- Citi revises its Fed rate cut forecast, now expecting the first reduction in July instead of June.
- The bank maintains its projection of a total 125 basis points in cuts for 2025, signaling continued monetary easing despite the delay.
- The adjustment reflects heightened market uncertainty and mixed economic signals as the Fed weighs its next move.
A Shift in Timing, Not Direction
Citigroup has pushed back its expectation for the Federal Reserve's next interest rate cut to July, a one-month delay from its previous June forecast. The revision comes amid ongoing debate about the pace of monetary easing, though Citi stands by its outlook for 125 basis points of reductions in 2025.
Markets have been volatile as investors parse conflicting economic data, from stubborn inflation to softening labor market indicators. "The Fed is clearly in wait-and-see mode," said one Citi strategist, speaking on condition of anonymity. "July gives them more time to assess whether recent cooling trends persist."
The Broader Context
The adjustment aligns with a broader recalibration across Wall Street, where expectations for aggressive early cuts have tempered. Treasury yields have dipped in recent weeks as traders price in a more gradual easing cycle. Still, Citi's 125-basis-point forecast remains notably dovish compared to some peers—reflecting its view that economic headwinds will ultimately compel action.
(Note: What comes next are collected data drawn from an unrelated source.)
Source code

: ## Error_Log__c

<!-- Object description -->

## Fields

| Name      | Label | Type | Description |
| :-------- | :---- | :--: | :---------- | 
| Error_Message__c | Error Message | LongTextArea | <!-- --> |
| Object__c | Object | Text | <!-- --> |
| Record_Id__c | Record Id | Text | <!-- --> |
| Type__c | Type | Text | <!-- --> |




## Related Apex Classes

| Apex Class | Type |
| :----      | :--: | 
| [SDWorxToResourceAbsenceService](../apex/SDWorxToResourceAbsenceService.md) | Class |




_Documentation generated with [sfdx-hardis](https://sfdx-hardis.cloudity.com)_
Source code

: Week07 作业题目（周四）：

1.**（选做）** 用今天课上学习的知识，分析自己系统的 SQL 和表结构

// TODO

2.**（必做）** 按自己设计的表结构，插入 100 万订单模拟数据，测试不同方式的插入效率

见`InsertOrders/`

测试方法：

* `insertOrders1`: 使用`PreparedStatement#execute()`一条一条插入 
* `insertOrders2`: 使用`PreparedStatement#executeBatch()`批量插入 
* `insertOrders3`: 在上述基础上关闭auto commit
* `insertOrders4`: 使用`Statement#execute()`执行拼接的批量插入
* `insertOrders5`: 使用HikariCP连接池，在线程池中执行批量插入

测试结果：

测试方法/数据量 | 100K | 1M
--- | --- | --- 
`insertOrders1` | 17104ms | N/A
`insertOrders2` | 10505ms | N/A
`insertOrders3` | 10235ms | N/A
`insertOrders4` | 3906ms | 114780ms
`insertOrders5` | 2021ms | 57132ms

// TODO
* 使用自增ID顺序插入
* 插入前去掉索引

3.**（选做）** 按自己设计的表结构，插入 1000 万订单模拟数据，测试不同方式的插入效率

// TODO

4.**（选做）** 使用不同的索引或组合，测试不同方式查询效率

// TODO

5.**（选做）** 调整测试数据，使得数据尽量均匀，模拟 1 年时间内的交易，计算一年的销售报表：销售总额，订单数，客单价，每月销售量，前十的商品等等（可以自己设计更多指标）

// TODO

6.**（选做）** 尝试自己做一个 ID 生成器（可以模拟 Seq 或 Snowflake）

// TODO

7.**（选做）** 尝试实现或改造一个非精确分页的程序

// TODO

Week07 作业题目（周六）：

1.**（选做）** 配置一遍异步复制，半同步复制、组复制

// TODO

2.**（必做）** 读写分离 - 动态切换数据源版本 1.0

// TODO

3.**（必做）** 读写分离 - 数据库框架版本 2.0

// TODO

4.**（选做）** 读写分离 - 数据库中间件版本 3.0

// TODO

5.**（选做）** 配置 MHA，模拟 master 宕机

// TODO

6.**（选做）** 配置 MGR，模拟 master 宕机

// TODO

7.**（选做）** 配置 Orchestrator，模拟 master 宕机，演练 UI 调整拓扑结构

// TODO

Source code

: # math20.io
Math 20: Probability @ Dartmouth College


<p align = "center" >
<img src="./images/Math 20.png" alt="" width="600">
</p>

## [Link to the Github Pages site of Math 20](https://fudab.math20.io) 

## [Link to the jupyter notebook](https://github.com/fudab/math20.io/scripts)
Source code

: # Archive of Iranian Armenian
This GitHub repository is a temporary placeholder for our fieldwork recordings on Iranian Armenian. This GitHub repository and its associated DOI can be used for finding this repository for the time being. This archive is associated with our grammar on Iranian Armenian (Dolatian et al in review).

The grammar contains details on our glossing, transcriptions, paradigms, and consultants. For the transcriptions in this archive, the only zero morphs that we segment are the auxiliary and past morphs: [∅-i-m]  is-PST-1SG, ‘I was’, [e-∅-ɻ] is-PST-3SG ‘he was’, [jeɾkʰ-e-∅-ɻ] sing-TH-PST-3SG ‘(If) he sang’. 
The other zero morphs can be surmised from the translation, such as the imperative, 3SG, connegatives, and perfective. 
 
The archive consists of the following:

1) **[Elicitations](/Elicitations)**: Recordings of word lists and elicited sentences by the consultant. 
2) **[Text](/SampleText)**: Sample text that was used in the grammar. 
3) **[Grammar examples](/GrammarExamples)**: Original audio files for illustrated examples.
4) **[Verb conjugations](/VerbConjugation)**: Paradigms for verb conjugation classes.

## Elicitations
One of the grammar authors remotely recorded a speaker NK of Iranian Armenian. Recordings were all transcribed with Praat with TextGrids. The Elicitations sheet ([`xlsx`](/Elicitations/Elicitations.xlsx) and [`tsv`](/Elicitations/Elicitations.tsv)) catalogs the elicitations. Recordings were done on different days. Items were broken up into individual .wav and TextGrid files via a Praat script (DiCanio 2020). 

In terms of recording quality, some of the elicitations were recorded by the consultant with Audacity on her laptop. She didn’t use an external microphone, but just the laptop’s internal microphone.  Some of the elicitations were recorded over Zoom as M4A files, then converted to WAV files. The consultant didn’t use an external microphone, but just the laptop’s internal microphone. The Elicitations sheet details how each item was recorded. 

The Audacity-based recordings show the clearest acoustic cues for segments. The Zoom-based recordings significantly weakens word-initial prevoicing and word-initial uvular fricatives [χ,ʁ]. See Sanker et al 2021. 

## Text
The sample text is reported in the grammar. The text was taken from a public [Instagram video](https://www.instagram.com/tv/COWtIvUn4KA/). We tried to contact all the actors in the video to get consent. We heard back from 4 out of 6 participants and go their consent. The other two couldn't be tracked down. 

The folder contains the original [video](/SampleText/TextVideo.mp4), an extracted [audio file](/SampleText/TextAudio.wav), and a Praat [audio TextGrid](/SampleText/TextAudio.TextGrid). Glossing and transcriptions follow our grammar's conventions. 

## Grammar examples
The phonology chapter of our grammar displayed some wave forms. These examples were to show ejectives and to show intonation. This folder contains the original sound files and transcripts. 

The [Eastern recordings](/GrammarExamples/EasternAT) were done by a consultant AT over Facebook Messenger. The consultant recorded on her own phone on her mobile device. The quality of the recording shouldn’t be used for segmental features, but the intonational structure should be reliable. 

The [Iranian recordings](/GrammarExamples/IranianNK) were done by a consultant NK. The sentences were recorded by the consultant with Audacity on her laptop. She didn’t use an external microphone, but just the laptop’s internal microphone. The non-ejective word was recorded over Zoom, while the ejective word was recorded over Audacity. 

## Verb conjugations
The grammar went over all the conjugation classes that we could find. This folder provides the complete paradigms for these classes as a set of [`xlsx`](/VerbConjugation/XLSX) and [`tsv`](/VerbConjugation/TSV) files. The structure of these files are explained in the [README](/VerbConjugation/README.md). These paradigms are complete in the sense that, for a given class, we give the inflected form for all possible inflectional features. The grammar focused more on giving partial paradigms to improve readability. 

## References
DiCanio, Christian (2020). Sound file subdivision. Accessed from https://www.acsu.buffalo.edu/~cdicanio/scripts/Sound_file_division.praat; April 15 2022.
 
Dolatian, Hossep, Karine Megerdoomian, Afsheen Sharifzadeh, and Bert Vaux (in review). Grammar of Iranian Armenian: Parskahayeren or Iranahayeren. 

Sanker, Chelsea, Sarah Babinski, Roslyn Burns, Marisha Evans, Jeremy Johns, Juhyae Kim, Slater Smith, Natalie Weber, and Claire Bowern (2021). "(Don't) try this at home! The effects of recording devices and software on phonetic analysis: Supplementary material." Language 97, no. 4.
Fed Chair Jerome Powell has emphasized a data-dependent approach, leaving room for flexibility. With key inflation readings and employment reports due before the July meeting, the timeline could shift again. Citi's economists noted they’re "watching wage growth closely" as a potential catalyst for faster cuts if labor market conditions deteriorate more sharply than expected.
What’s Next
All eyes now turn to the Fed's June meeting, where updated dot-plot projections may signal whether officials share Citi’s cumulative easing outlook. For borrowers and investors alike, the stakes are high: even a one-month delay could ripple through mortgage rates, corporate debt refinancing, and equity valuations. "Markets are pricing in patience," the Citi strategist added, "but not paralysis."